Can Blockchains Become Immortal?

Therefore, humanity faces several challenges:

1. Identifying materials best suited for long-term storage of digital information.
2. Finding economic models that can sustain such storage systems.
3. Assessing all ethical aspects associated with creating immortal blockchains.

Long-term data storage is a technology that allows information to be preserved for an extended period without the need for ongoing maintenance or electrical power. This may involve specialized archives where data is written onto durable media, or even natural materials capable of indefinitely retaining information.

Combining blockchain technology with methods of long-term data storage could theoretically provide digital records with perpetual endurance. Imagine if each blockchain block were not only stored digitally but also on a material robust enough to last for thousands of years.

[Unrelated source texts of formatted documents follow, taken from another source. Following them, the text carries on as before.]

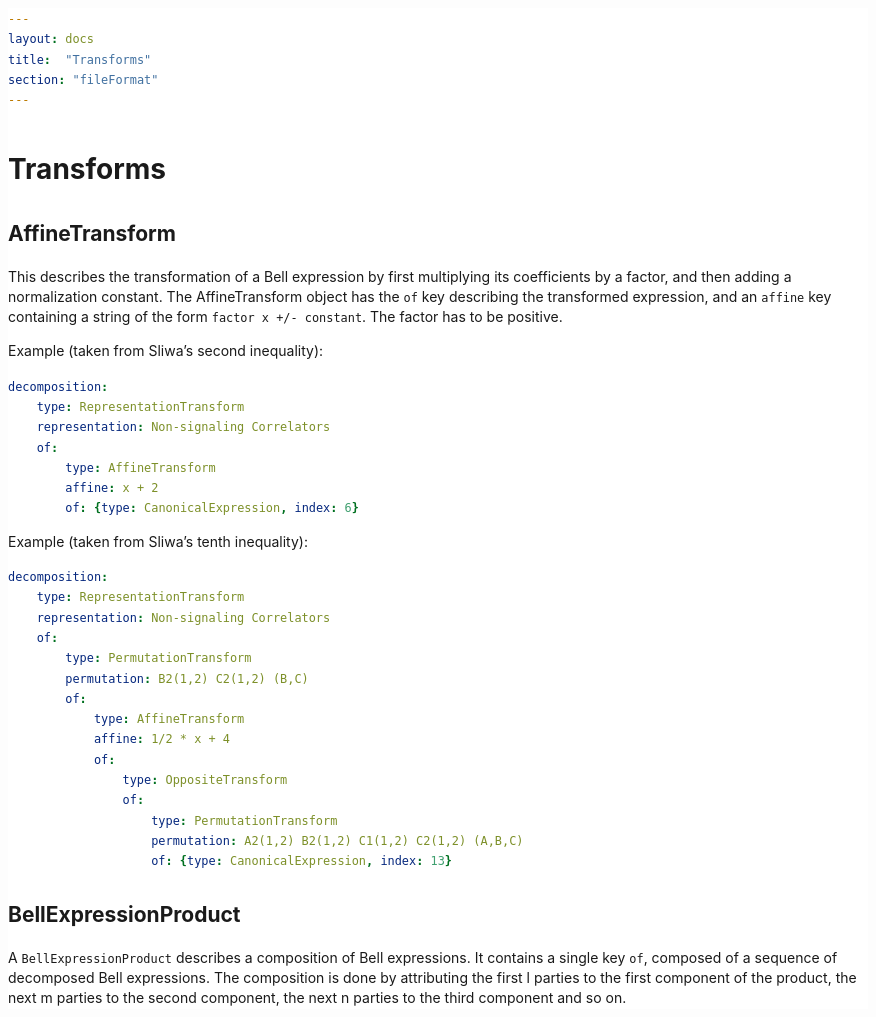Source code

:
 ```yaml
---
layout: docs
title:  "Transforms"
section: "fileFormat"
---
```


# Transforms

## AffineTransform

This describes the transformation of a Bell expression by first multiplying its coefficients by a factor, and then adding a normalization constant. The AffineTransform object has the `of` key describing the transformed expression, and an `affine` key containing a string of the form `factor x +/- constant`. The factor has to be positive.

Example (taken from Sliwa’s second inequality):

``` yaml
decomposition:
    type: RepresentationTransform
    representation: Non-signaling Correlators
    of:
        type: AffineTransform
        affine: x + 2
        of: {type: CanonicalExpression, index: 6}
```

Example (taken from Sliwa’s tenth inequality):

``` yaml
decomposition:
    type: RepresentationTransform
    representation: Non-signaling Correlators
    of:
        type: PermutationTransform
        permutation: B2(1,2) C2(1,2) (B,C)
        of:
            type: AffineTransform
            affine: 1/2 * x + 4
            of:
                type: OppositeTransform
                of:
                    type: PermutationTransform
                    permutation: A2(1,2) B2(1,2) C1(1,2) C2(1,2) (A,B,C)
                    of: {type: CanonicalExpression, index: 13}
```

## BellExpressionProduct

A `BellExpressionProduct` describes a composition of Bell expressions. It contains a single key `of`, composed of a sequence of decomposed Bell expressions. The composition is done by attributing the first l
parties to the first component of the product, the next m parties to the second component, the next n parties to the third component and so on.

Even if humanity were to vanish, this information would remain accessible to future civilizations.

We already possess technologies capable of such long-term data preservation, such as creating extensive DNA storage systems. 

These are akin to artificial fossils that store encoded information within DNA sequences, capable of holding vast amounts of data.

The journey began in 1993 when scientists first decoded the entire human genome—the sequences of nucleotides within DNA. The Human Genome Project laid the foundation for further research.

The initial steps toward digital storage using DNA were made in the early 2000s, with scientists experimenting with encoding digital data (text, images, video) into DNA sequences. The first prototypes of systems that could encode and subsequently retrieve data from DNA were developed. In 2013, scientists successfully stored a digitized speech by Martin Luther King in DNA and retrieved it with perfect accuracy. 

This initiated the era of encoding and decoding binary data into synthetic DNA strands. With breakthroughs in technology reducing the costs of DNA synthesis and sequencing, scientists have been able to store increasing amounts of data on smaller DNA fragments, making it conceivable to transfer blockchain data into an artificially synthesized genome.

Why is decentralized data storage seen as promising? There are several compelling reasons to support this technology:

1. High Storage Density

A single gram of DNA can store a vast amount of information, for instance, the entire Bitcoin blockchain data.

2. Durability

Molecular registers are resilient against high temperatures, radiation, and other detrimental environmental impacts.

3. Miniaturization

DNA molecules are incredibly small, enabling the storage of large data volumes within a compact space.

The German company, Cerabyte, has developed a technology that records data on ceramic plates resistant to high temperatures, radiation, and corrosion. The creators guarantee that the data will remain unchanged and undamaged for at least 100 years, though practical experience might extend this estimate significantly. 

Cerabyte engineers assert that it is feasible to replicate a blockchain and encode it onto a durable medium, potentially allowing for the restoration of the network in the future if necessary.

To safeguard intellectual property, the precise method of data inscription onto ceramic plates is kept confidential. Nonetheless, the technology likely involves altering the microscopic structure of the ceramic. 

Benefits of this approach include:

1. Data Immortality

Encasing ceramic plates in highly robust, hermetically sealed containers virtually guarantees their perpetuity. This assertion is supported by the pristine condition of artifacts found in Egyptian pharaohs' tombs.

2. Resistance to External Factors

Data is shielded from physical damage, extreme temperatures, and other adverse conditions.

3. Historical Preservation

Future generations will have the opportunity to explore and understand our civilization and its technologies.

The creation of artifacts designed to preserve blockchain information for future generations introduces several significant ethical dilemmas.

For instance:

• How can we proactively ensure that everyone has equal access to this information, regardless of their social status, geographical location, or economic means?
• What kind of legacy are we leaving for future generations by preserving blockchain information? Are we inadvertently creating additional challenges for them? Might we be encouraging our descendants to repeat our historical errors by presenting them with our pre-established behavioral models and technological solutions?
• Indeed, the development of immortal blockchains could enable us to pass on our knowledge and accomplishments to those who may restart the cycle of evolution if we vanish. However, this necessitates a thoughtful approach to how this information is recorded and its relevance.